802--929: True CKMR part of lglk, ie Lambda 'g' in eqn (3). Also handles age data for identified parents (see note on lines 838 and 922).

  834--835: "Retrojected" individual growth based on current length and age. Individual growth follows a von Bertalanffy curves with individual L-infinity, assumed to be a random variable with a t-distribution around the sex-specific mean.
  
  838: Conditional distribution of age for identified parents.

	858--859: The key lines in the whole program: compute ERRO for a specific type of adult-juvenile comparison.

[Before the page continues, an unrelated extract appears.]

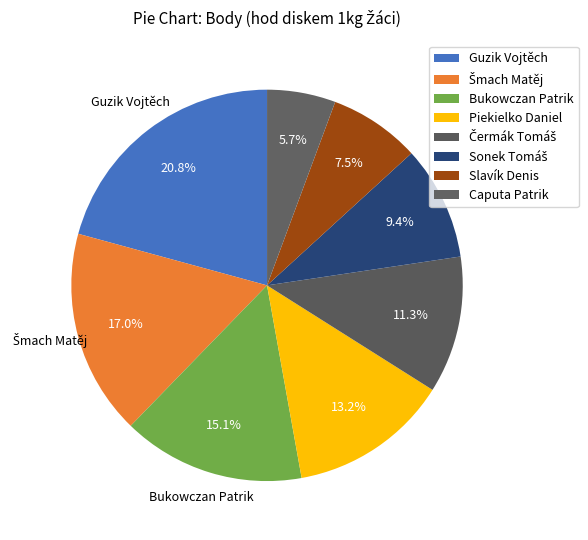

Count the number of slices in the pie.

8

  861: Multiply by the number of such comparisons, to get expected POPs for that type of comparison. (Not used directly in lglk calculation, but important for diagnostics.)
  
  869--891: Tedious book-keeping to deal with adults for which some covariates were not measured.
  
  894: CKMR lglk *as if* there were no recaptures (kin-pairs). The probability distribution is Binomial, with "size" equal to the number of pairwise comparisons with those particular covariates, and probability being the corresponding ERRO.
  
  898--921: Adjust CKMR lglk by looping over each individual recapture that *did* happen (only a small number, 45 in this case); see Line 918. This is computationally efficient and numerically stable.
  
  922: Add lglk component for measured age in this parent, given their other covariates and the fact that they are an identified parent. The rationale for this breakdown is fairly complicated; see section 15.2 of FRDC report.
  
  924--929: Book-keeping adjustments for those parents where some covariates were not measured. (As it turned out, there weren't any.)
  
  931--943: Random-effect lglk contribution for recruitment deviations.
  
  945--955: Allowance for uncertainty in the parameters of daily fecundity-at-size, which were estimated in a completely separate study (Farley et al.; ref 22 in NC paper). The uncertainty is encapsulated via random effects with known variance.
  
1046--1076: retrospective individual fecundity at length-and-sex. Measured length is an integer (in centimetres), but projected length in the past is not, so cubic spline interpolation is used. In rare cases, mild extrapolation is required, but it is well-behaved. 

129--249: Data setup, passed in from R. Quantities computed here do not depend on parameters, and are unchanged during estimation.

1078--end: Unused duplicates of parts of 'lata_lglk'.

The remainder of the code is mostly variable declarations, and accessor functions for retrieving computed quantities to be called from R.